» EXERCISE TASK 1
Give the lines of the records as a numbered list, from the start of the records up to and including the line containing "var sketch = newSketch(context, id", with blank lines left out. Omit the pictures from your answer.

* [LTP] [PATCH] controllers/cgroup_regression_test.sh: mitigate potential mount error
@ 2019-02-22 6:10 Xu Yu
2019-04-04 9:10 ` Cyril Hrubis
0 siblings, 1 reply; 4+ messages in thread
From: Xu Yu @ 2019-02-22 6:10 UTC (permalink / raw)
To: ltp
Immediately `umount cgroup/` after `rmdir cgroup/0` is very likely to
make the corresponding num_cgroups not decrease, and causes the
following mount operation with overlapping subsys to fail.
A demo test script can be:
mount -t cgroup -o hugetlb,pids xxx cgroup/
mkdir cgroup/0
rmdir cgroup/0
umount cgroup/
mount -t cgroup -o pids xxx cgroup/ <-- FAIL
The root cause is that `rmdir cgroup/0` is asynchronous in the kernel
implementation, causing `umount cgroup/` to enter `cgroup_put` path,
instead of `percpu_ref_kill` path.
There is no good kernel solution yet[1]. Therefore, we temporarily add
`sleep` in the test script to ensure `umount cgroup/` is executed
after `rmdir cgroup/0` is completed. Note that we only add `sleep` in
the clean up phase of each test in the cgroup_regression_test.sh.
No `sleep` is added in the cgroup_regression_6_1.sh and
cgroup_regression_10_1.sh for the sake of pressure test.
[1] https://marc.info/?t=155021167400005&r=1&w=2
Signed-off-by: Xu Yu <xuyu@linux.alibaba.com>
---
testcases/kernel/controllers/cgroup/cgroup_regression_test.sh | 8 ++++++++
1 file changed, 8 insertions(+)
diff --git a/testcases/kernel/controllers/cgroup/cgroup_regression_test.sh b/testcases/kernel/controllers/cgroup/cgroup_regression_test.sh
index 6868609..f78d80a 100755
--- a/testcases/kernel/controllers/cgroup/cgroup_regression_test.sh
+++ b/testcases/kernel/controllers/cgroup/cgroup_regression_test.sh
@@ -145,6 +145,7 @@ test2()

» INPUT
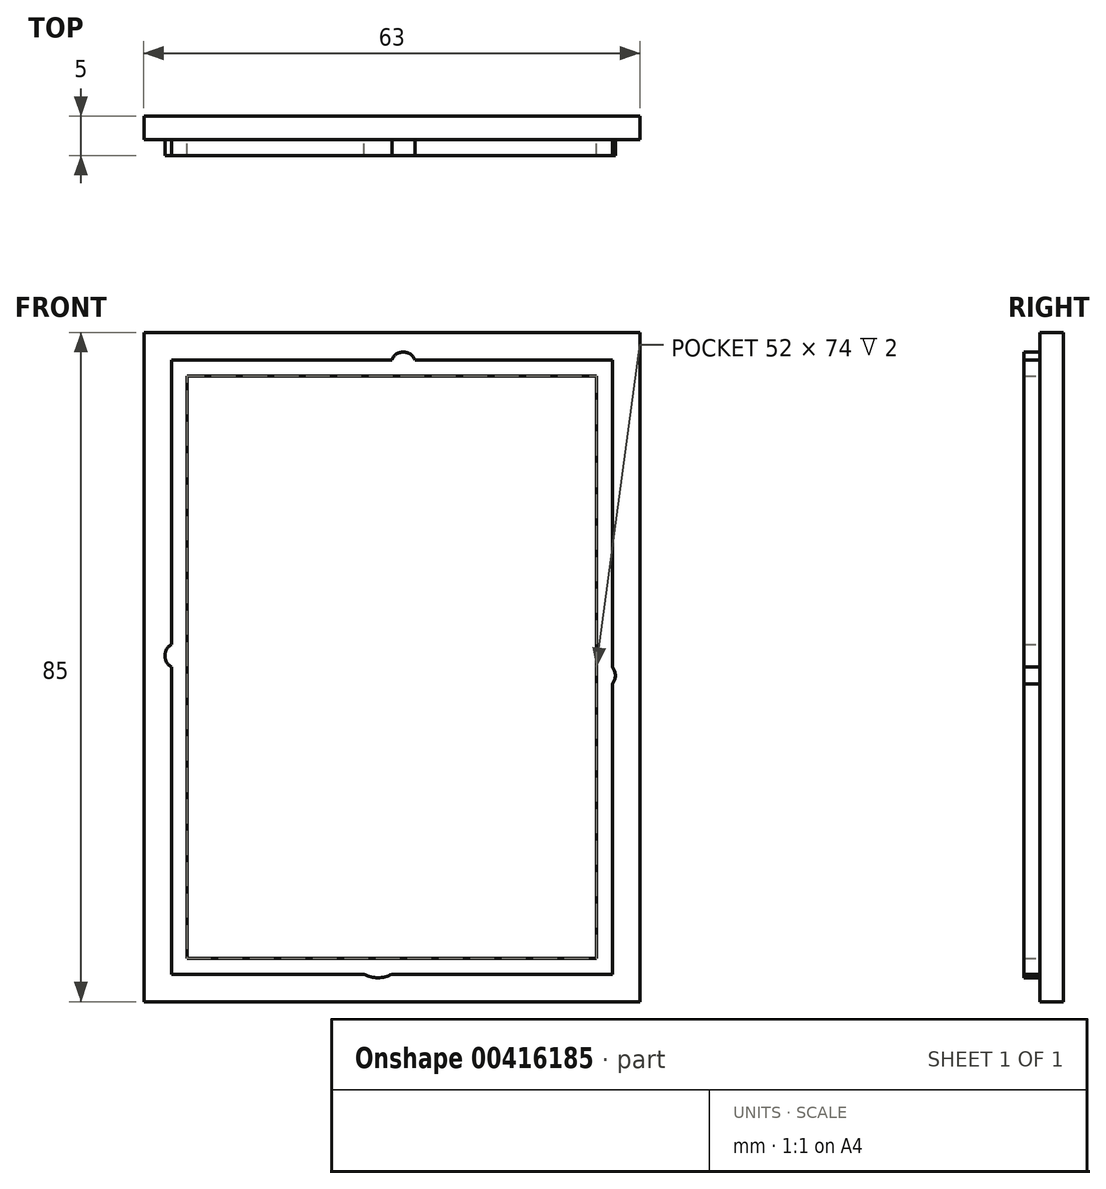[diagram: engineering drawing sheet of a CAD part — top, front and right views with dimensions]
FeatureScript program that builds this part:
annotation { "Feature Type Name" : "Feature", "Feature Type Description" : "" }
export const myFeature = defineFeature(function(context is Context, id is Id, definition is map)
    precondition{}
    {
        {
            var Q0;
            Q0=qCreatedBy(makeId("Front.planeOp"),FACE);
            var sketch = newSketch(context, id + "F0", { "sketchPlane" : qUnion([Q0])});
            skLineSegment(sketch, "E0.bottom", {"start": v(-12.38, 48.08) * mm, "end": v(50.62, 48.08) * mm});
            skLineSegment(sketch, "E0.top", {"start": v(-12.38, -36.92) * mm, "end": v(50.62, -36.92) * mm});
            skLineSegment(sketch, "E0.left", {"start": v(-12.38, 48.08) * mm, "end": v(-12.38, -36.92) * mm});
            skLineSegment(sketch, "E0.right", {"start": v(50.62, 48.08) * mm, "end": v(50.62, -36.92) * mm});
            skLineSegment(sketch, "E1.bottom", {"start": v(47.12, -33.42) * mm, "end": v(19.12, -33.42) * mm});
            skLineSegment(sketch, "E1.top", {"start": v(47.12, 44.58) * mm, "end": v(22.05, 44.58) * mm});
            skLineSegment(sketch, "E1.left", {"start": v(47.12, -33.42) * mm, "end": v(47.12, 3.44) * mm});
            skLineSegment(sketch, "E1.right", {"start": v(-8.88, -33.42) * mm, "end": v(-8.88, 5.58) * mm});
            skLineSegment(sketch, "E2.bottom", {"start": v(-6.88, 42.58) * mm, "end": v(45.12, 42.58) * mm});
            skLineSegment(sketch, "E2.top", {"start": v(-6.88, -31.42) * mm, "end": v(45.12, -31.42) * mm});
            skLineSegment(sketch, "E2.left", {"start": v(-6.88, 42.58) * mm, "end": v(-6.88, -31.42) * mm});
            skLineSegment(sketch, "E2.right", {"start": v(45.12, 42.58) * mm, "end": v(45.12, -31.42) * mm});
            skArc(sketch, "E3", {"start": v(-8.88, 8.48) * mm, "mid": v(-9.7, 7.03) * mm, "end": v(-8.88, 5.58) * mm});
            skPoint(sketch, "E4.endSnap0", {"position": v(19.12, 48.08) * mm});
            skArc(sketch, "E5", {"start": v(47.12, 3.44) * mm, "mid": v(47.52, 4.5) * mm, "end": v(47.12, 5.58) * mm});
            skPoint(sketch, "E5.endSnap0", {"position": v(45.12, 5.58) * mm});
            skArc(sketch, "E6", {"start": v(15.6, -33.42) * mm, "mid": v(17.36, -33.89) * mm, "end": v(19.12, -33.42) * mm});
            skLineSegment(sketch, "E7.trimOffspring", {"start": v(19.12, 44.58) * mm, "end": v(-8.88, 44.58) * mm});
            skLineSegment(sketch, "E8.trimOffspring", {"start": v(47.12, 5.58) * mm, "end": v(47.12, 44.58) * mm});
            skLineSegment(sketch, "E9.trimOffspring", {"start": v(15.6, -33.42) * mm, "end": v(-8.88, -33.42) * mm});
            skLineSegment(sketch, "E10.trimOffspring", {"start": v(-8.88, 8.48) * mm, "end": v(-8.88, 44.58) * mm});
            skArc(sketch, "E11", {"start": v(22.05, 44.58) * mm, "mid": v(20.58, 45.62) * mm, "end": v(19.12, 44.58) * mm});
            skLineSegment(sketch, "E12.trimOffspring", {"start": v(19.12, 44.58) * mm, "end": v(16, 44.58) * mm});
            skSolve(sketch);
        }
        {
            var Q0;
            Q0=makeQuery(id+"F0.imprint","IMPRINT",FACE,{"disambiguationData":[TD([[makeQuery(id+"F0.imprint","IMPRINT",EDGE,{"derivedFrom":sQuery(id+"F0.wireOp",EDGE,"E2.bottom")}),1.0]])]});
            extrude(context, id + "F1", {"entities" : qUnion([Q0]), "depth" : 5 * mm});
        }
        {
            var Q0;
            Q0=makeQuery(id+"F0.imprint","IMPRINT",FACE,{"disambiguationData":[TD([[makeQuery(id+"F0.imprint","IMPRINT",EDGE,{"derivedFrom":sQuery(id+"F0.wireOp",EDGE,"E0.bottom")}),-1.0]])]});
            var Q1;
            Q1=makeQuery(id+"F0.imprint","IMPRINT",FACE,{"disambiguationData":[TD([[makeQuery(id+"F0.imprint","IMPRINT",EDGE,{"derivedFrom":sQuery(id+"F0.wireOp",EDGE,"E2.bottom")}),-1.0]])]});
            extrude(context, id + "F2", {"entities" : qUnion([Q0, Q1]), "operationType" : NewBodyOperationType.ADD, "depth" : 3 * mm});
        }
    });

» EXERCISE TASK 2
Extract from the cgroup patch post the passage from "[1] https://marc.info/?t=155021167400005&r=1&w=2" up to and including "-145,6 +145,7 @@ test2()".

» EXERCISE RESULT 1
1. [diagram: engineering drawing sheet of a CAD part — top, front and right views with dimensions]
2. FeatureScript program that builds this part:
3. annotation { "Feature Type Name" : "Feature", "Feature Type Description" : "" }
4. export const myFeature = defineFeature(function(context is Context, id is Id, definition is map)
5.     precondition{}
6.     {
7.         {
8.             var Q0;
9.             Q0=qCreatedBy(makeId("Front.planeOp"),FACE);
10.             var sketch = newSketch(context, id + "F0", { "sketchPlane" : qUnion([Q0])});

» EXERCISE RESULT 2
[1] https://marc.info/?t=155021167400005&r=1&w=2
Signed-off-by: Xu Yu <xuyu@linux.alibaba.com>
---
testcases/kernel/controllers/cgroup/cgroup_regression_test.sh | 8 ++++++++
1 file changed, 8 insertions(+)
diff --git a/testcases/kernel/controllers/cgroup/cgroup_regression_test.sh b/testcases/kernel/controllers/cgroup/cgroup_regression_test.sh
index 6868609..f78d80a 100755
--- a/testcases/kernel/controllers/cgroup/cgroup_regression_test.sh
+++ b/testcases/kernel/controllers/cgroup/cgroup_regression_test.sh
@@ -145,6 +145,7 @@ test2()